The commodity traders are said to be assisting the prosecutors in their investigations.
Gunvor,
 the fifth-largest independent oil trader, said it was notified in June 
by Switzerland’s attorney general that it was assisting a probe by the 
Economic and Financial Crimes Commission of fraud involving local fuel 
importers, according to a report by Bloomberg.
“The
 Swiss authorities have requested from Gunvor assistance in gaining 
understanding about product trading in Nigeria,” Seth Pietras, a 
Geneva-based spokesman for the commodity trader, said in an e-mailed 
response to questions.
Nigeria, 
Africa’s largest crude producer, subsidises local companies to import 
about 70 per cent of the nation’s petrol, diesel and other petroleum 
products as aging and inefficient refineries cannot meet demand.
Fraudulent
 payments related to subsidised fuel imports are estimated to cost the 
continent’s biggest economy as much as $7bn a year, according to a 2012 
report by the National Assembly.
The Swiss arm of the investigation is being handled by the Geneva prosecutor’s office, said a spokesman, Henri Della Casa.
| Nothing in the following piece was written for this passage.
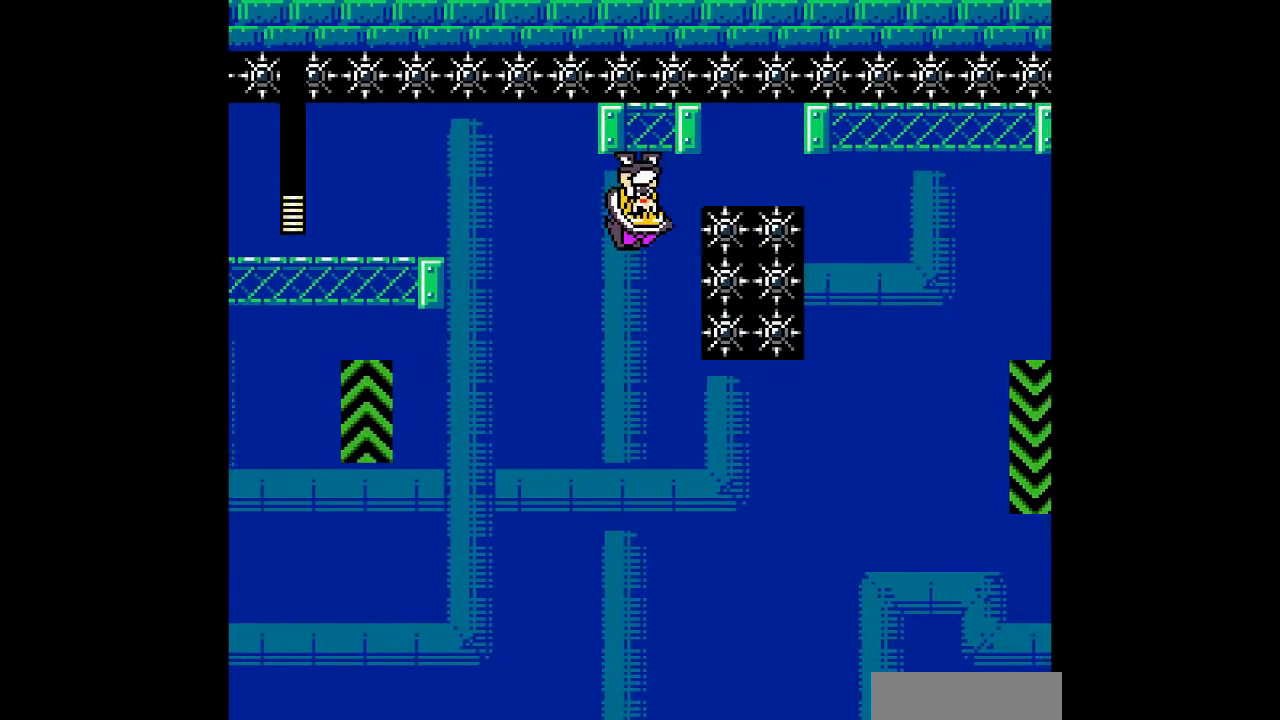
{"buttons": ["DPAD_RIGHT"], "events": [[67, "DPAD_RIGHT", "up"], [200, "DPAD_RIGHT", "down"], [267, "DPAD_RIGHT", "up"], [467, "DPAD_RIGHT", "down"]]}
“The Geneva prosecutor has acknowledged Nigeria’s request for assistance and is moving forward with an investigation,” Bloomberg quoted Della Casa as saying by phone.
Vitol
 Group, the world’s largest oil trader, has also been contacted by Swiss
 authorities regarding product imports to Nigeria, according to a person
 with knowledge of the matter.
“Conversations
 with government authorities are confidential,” Fabian Gmuender, a 
spokesman for Amsterdam-registered Vitol, which has major trading 
operations in London and Geneva, said in an e-mailed statement, adding, 
“Vitol cooperates with all relevant authorities in all jurisdictions in 
which we operate.”
The system of 
fuel-import subsidies, which are supposed to be passed on to consumers, 
is opaque and rife with “endemic corruption,” according to the April 
2012 National Assembly report.
Two 
months later, President Goodluck Jonathan dismissed the head of Nigerian
 National Petroleum Corporation after the report said the state oil 
company, the country’s biggest fuel importer, received illegal subsidy 
payments.
Wilson Uwujaren, a spokesman for the EFCC, did not respond to phone calls and e-mails seeking comments.
Gunvor provided documentation to the Swiss prosecutor on the matter five months ago, said Pietras.
Cyprus-based
 Gunvor is “happy to comply,” said Pietras, adding that no raids had 
taken place at the trading house’s Geneva offices.